(SELECTED EXCERPT Opens)

McDonagh the Lackluster All-Star?
Alright, that’s a little click-baitey, I’ll admit, but if you watched the NHL’s All-Star festivities this past weekend (which were far less interesting without John Scott’s involvement), you may have noticed the same thing my colleague Dave Rogers and I did—Ryan McDonagh looked a little out of place skating alongside world-beater talents like Sidney Crosby and Alex Ovechkin. I know it wasn’t a real game, but seeing as the All-Star game is designed to highlight the NHL’s premiere offense, it also showed how limited his offense can be. Sure, he’s on pace for 40+ assists, but how much of that is the work of the talented forwards he’s playing with this season and how much of that is directly attributable to his driving the play? It’s an interesting thought experiment to keep in mind as the Shattenkirk to Rangers rumors ramp up as we approach the trading deadline.
Grabner is Still in Orbit
Inflated by a high shooting percentage, his 21 goals lead all Rangers skaters this season, yet the proverbial process of “coming back to Earth” is a process he’s yet to begin. Not only does he lead the Rangers in goals this season, but he dominated the month of January with seven of them in ten games played. The next highest scoring player was J.T. Miller with four, also in ten games. His 20.6 shooting percentage is the highest on the team among players who have skated in 40 or more games, but he’s showing no signs of letting that stop him from continuing to find the back of the net with regularity. That may partially be because a lot of his goal scoring comes from a seemingly endless string of breakaway attempts, which naturally have a higher success rate than other shot attempts. He may still come back to Earth, but I wouldn’t advise holding your breath waiting for it to happen.
Is the Wild Card a Winning Lottery Ticket?

(SELECTED EXCERPT Closes)
(AVAILABLE DATA Opens)

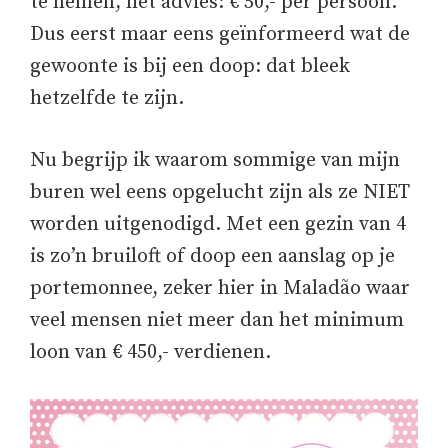
te nemen, het advies: € 50,- per persoon.
Dus eerst maar eens geïnformeerd wat de
gewoonte is bij een doop: dat bleek
hetzelfde te zijn.
Nu begrijp ik waarom sommige van mijn
buren wel eens opgelucht zijn als ze NIET
worden uitgenodigd. Met een gezin van 4
is zo’n bruiloft of doop een aanslag op je
portemonnee, zeker hier in Maladão waar
veel mensen niet meer dan het minimum
loon van € 450,- verdienen.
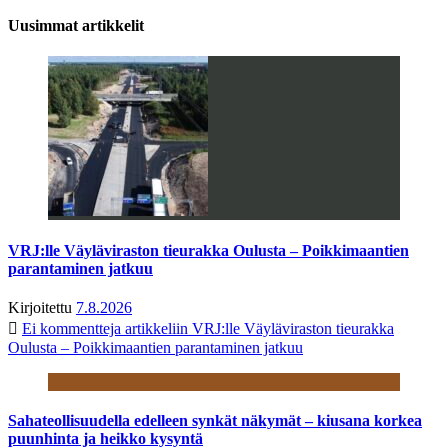
Uusimmat artikkelit
VRJ:lle Väyläviraston tieurakka Oulusta – Poikkimaantien
parantaminen jatkuu
Kirjoitettu
7.8.2026
Ei kommentteja
artikkeliin VRJ:lle Väyläviraston tieurakka
Oulusta – Poikkimaantien parantaminen jatkuu
Sahateollisuudella edelleen synkät näkymät – kiusana korkea
puunhinta ja heikko kysyntä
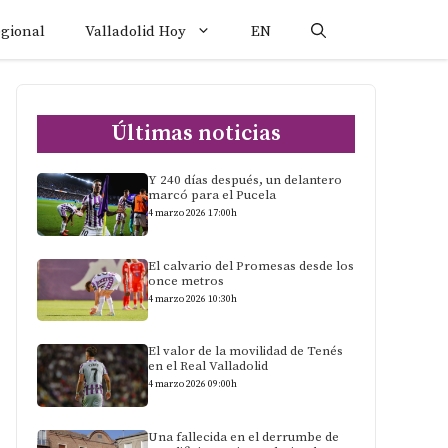
egional
Valladolid Hoy
EN
Últimas noticias
Y 240 días después, un delantero
marcó para el Pucela
4 marzo 2026 17:00h
El calvario del Promesas desde los
once metros
4 marzo 2026 10:30h
El valor de la movilidad de Tenés
en el Real Valladolid
4 marzo 2026 09:00h
Una fallecida en el derrumbe de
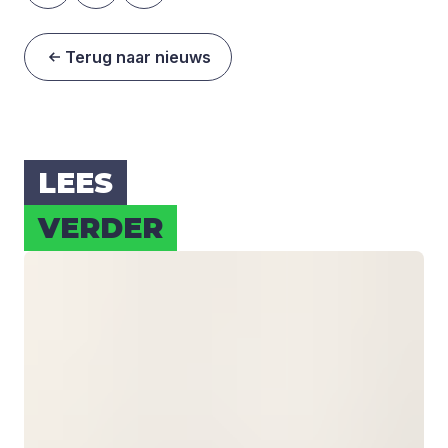
Terug naar nieuws
LEES
VER­DER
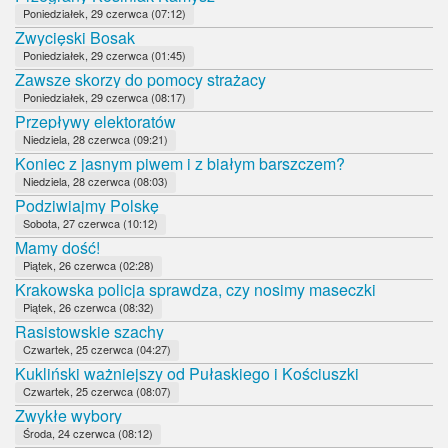
Poniedziałek, 29 czerwca (07:12)
Zwycięski Bosak
Poniedziałek, 29 czerwca (01:45)
Zawsze skorzy do pomocy strażacy
Poniedziałek, 29 czerwca (08:17)
Przepływy elektoratów
Niedziela, 28 czerwca (09:21)
Koniec z jasnym piwem i z białym barszczem?
Niedziela, 28 czerwca (08:03)
Podziwiajmy Polskę
Sobota, 27 czerwca (10:12)
Mamy dość!
Piątek, 26 czerwca (02:28)
Krakowska policja sprawdza, czy nosimy maseczki
Piątek, 26 czerwca (08:32)
Rasistowskie szachy
Czwartek, 25 czerwca (04:27)
Kukliński ważniejszy od Pułaskiego i Kościuszki
Czwartek, 25 czerwca (08:07)
Zwykłe wybory
Środa, 24 czerwca (08:12)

(AVAILABLE DATA Closes)

#### WORK INSTRUCTIONS:
a) In the Rangers hockey commentary, how many goals did Grabner score in January?
b) Carry the Rangers hockey commentary forward from its final line.

#### TASK-BY-TASK OUTPUTS:
a) Seven, in ten games played.

b)
No, not that lottery. There’s plenty of unwatchable fight left among the league’s bottom feeder clubs to interminably determine who Nolan Patrick or perhaps Nico Hischier will get to suffer with for years to come. In the case of the Rangers and the first Wild Card position they currently occupy, an argument can certainly be made that finishing exactly there would be an opportunist’s dream. If things play out as they are likely to, given the Blueshirts’ seven-point lead on the second Wild Card (currently held by the Flyers), they’d open the playoffs facing the would be Atlantic Division champions, the Montréal Canadiens, surreptitiously avoiding a first-round match-up with the titans of the Metropolitan division and, should they prevail, facing an Atlantic Division team in the second-round, possibly with home ice advantage. Sure, the team will never admit to gunning for that kind of finish, but they’d be wise to nonetheless. It’s what “happened” to the Islanders last season by a single point in the standings, with the Rangers facing the Pittsburgh Penguins in the first round, while the Islanders squared off against the Florida Panthers.
The Rangers went 5-5-0 over the last ten games.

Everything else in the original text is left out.